Please quote the lines of the records below, from the line with "A SE LENEVÍ mă ~ésc" up to and including the line with "a tolăni, a".

#### Provided data:
+ + + + +

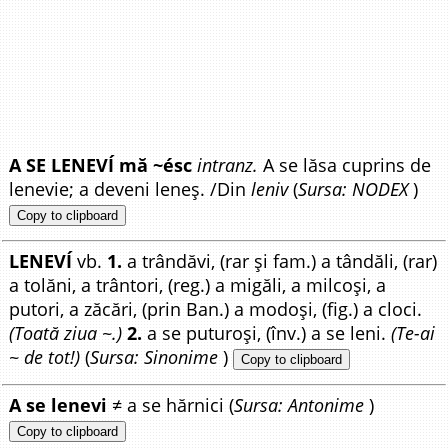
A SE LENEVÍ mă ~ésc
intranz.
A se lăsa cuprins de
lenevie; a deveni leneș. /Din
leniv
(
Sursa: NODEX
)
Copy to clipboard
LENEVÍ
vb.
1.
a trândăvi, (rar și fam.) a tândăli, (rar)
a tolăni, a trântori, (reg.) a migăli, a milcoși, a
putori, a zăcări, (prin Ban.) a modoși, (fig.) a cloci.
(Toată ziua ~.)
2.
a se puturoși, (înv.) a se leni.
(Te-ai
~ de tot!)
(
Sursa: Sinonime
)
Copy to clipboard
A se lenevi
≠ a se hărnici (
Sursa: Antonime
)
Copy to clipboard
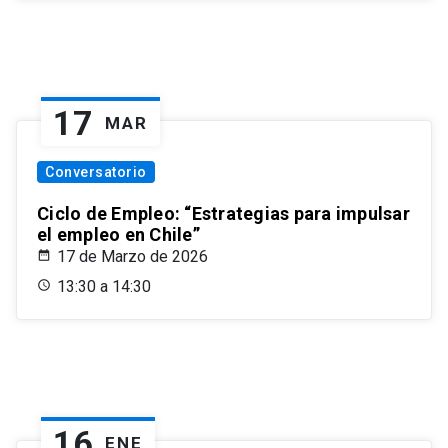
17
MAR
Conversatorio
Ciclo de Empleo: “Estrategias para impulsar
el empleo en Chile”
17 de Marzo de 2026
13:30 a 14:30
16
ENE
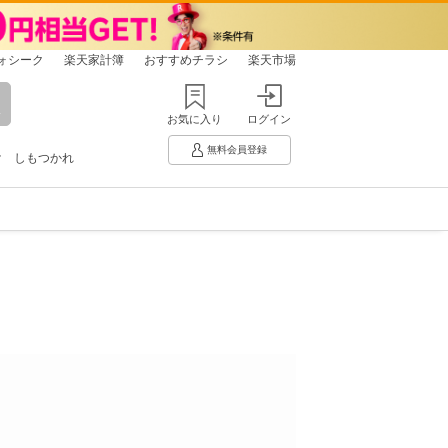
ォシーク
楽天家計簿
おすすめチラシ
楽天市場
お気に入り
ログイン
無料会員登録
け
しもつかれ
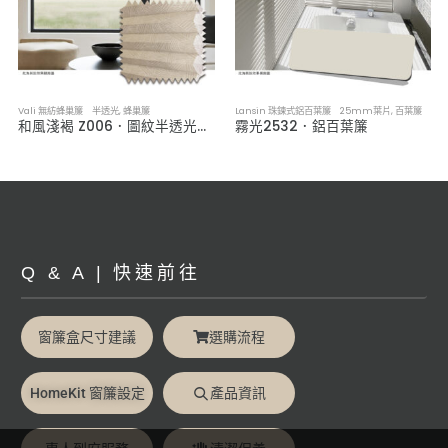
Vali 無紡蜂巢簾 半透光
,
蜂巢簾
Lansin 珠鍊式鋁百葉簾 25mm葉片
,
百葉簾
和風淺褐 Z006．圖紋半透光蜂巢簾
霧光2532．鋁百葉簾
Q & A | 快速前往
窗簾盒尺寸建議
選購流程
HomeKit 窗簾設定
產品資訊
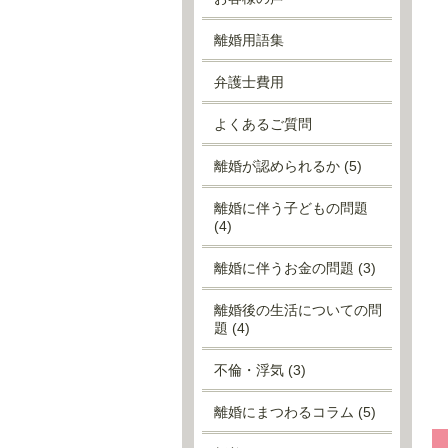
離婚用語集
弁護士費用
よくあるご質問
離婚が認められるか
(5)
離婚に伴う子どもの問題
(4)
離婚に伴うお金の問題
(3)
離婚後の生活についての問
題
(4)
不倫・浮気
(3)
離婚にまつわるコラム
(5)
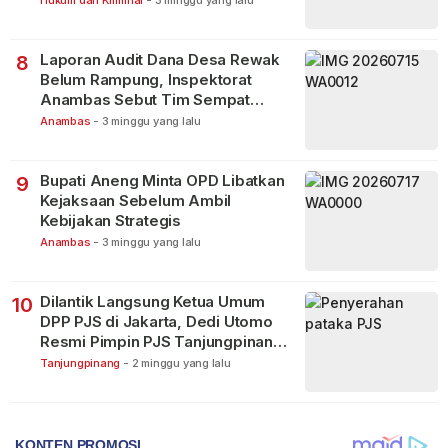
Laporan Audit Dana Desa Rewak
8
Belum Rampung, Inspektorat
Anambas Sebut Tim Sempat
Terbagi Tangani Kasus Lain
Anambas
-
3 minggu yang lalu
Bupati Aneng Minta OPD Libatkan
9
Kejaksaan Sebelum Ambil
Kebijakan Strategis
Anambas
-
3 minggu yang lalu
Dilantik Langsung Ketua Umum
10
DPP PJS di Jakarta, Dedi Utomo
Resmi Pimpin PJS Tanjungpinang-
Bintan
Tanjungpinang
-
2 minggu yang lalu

+ + + + +

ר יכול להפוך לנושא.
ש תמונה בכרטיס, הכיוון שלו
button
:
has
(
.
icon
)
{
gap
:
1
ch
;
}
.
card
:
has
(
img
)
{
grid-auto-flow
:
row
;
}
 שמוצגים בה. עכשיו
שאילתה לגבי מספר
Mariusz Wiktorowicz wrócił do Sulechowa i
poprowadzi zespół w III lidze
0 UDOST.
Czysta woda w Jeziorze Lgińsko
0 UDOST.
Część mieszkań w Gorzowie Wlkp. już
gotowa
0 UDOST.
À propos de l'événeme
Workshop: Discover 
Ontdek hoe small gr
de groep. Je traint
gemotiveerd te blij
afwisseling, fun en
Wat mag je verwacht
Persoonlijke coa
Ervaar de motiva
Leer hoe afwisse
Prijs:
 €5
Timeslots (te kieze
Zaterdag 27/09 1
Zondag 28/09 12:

+ + + + +

#### Output:
A SE LENEVÍ mă ~ésc
intranz.
A se lăsa cuprins de
lenevie; a deveni leneș. /Din
leniv
(
Sursa: NODEX
)
Copy to clipboard
LENEVÍ
vb.
1.
a trândăvi, (rar și fam.) a tândăli, (rar)
a tolăni, a trântori, (reg.) a migăli, a milcoși, a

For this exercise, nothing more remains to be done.